Warning: Before stopping and starting your instance, be sure you understand the following:

  • Instance store data is lost when you stop and start an instance. If your instance is instance store-backed or has instance store volumes containing data, the data is lost when you stop the instance. For more information, see Determining the root device type of your instance.
  • If your instance is part of an Amazon EC2 Auto Scaling group, stopping the instance may terminate the instance. If you launched the instance with Amazon EMR, AWS CloudFormation, or AWS Elastic Beanstalk, your instance might be part of an AWS Auto Scaling group. Instance termination in this scenario depends on the instance scale-in protection settings for your Auto Scaling group. If your instance is part of an Auto Scaling group, then temporarily remove the instance from the Auto Scaling group before starting the resolution steps.
  • Stopping and starting the instance changes the public IP address of your instance. It's a best practice to use an Elastic IP address instead of a public IP address when routing external traffic to your instance. If you are using Route 53, you might have to update the Route 53 DNS records when the public IP changes.
  • If the shutdown behavior of the instance is set to Terminate, the instance is terminated if you shut down the instance from the operating system using the shutdown or poweroff command. To avoid this, change the instance shutdown behavior.
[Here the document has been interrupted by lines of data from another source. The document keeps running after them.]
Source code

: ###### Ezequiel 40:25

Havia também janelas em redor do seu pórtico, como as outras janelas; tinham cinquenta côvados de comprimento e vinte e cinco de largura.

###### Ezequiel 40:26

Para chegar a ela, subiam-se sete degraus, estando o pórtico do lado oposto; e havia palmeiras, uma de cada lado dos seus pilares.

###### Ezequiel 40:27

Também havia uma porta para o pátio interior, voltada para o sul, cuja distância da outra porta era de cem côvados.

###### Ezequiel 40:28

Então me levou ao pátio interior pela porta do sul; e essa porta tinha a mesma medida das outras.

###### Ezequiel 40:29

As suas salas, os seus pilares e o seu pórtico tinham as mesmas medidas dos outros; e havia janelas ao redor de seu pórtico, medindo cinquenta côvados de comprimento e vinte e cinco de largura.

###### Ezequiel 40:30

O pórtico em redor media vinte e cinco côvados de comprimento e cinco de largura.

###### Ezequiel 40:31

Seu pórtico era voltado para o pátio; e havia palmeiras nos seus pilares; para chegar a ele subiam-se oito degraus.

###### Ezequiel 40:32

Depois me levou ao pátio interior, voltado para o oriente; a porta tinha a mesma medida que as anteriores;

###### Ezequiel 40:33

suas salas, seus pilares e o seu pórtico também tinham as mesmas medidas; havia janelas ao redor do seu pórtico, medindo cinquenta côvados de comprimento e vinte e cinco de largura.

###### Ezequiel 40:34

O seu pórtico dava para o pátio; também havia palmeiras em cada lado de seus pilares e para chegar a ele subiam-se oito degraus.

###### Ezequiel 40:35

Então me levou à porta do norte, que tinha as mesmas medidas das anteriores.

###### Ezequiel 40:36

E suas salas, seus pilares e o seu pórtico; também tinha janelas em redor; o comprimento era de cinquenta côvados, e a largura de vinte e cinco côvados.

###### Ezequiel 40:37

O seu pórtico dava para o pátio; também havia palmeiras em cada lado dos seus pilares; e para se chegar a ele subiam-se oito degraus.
In rare circumstances, the infrastructure-layer issue can prevent the underlying host from responding to the stop and start API calls. This causes the instance to be stuck in the stopping state. For instructions on how to force the instance to stop, see Troubleshooting stopping your instance.

You can create an Amazon CloudWatch alarm that monitors and automatically recovers the EC2 instance from issues that involve underlying hardware failure.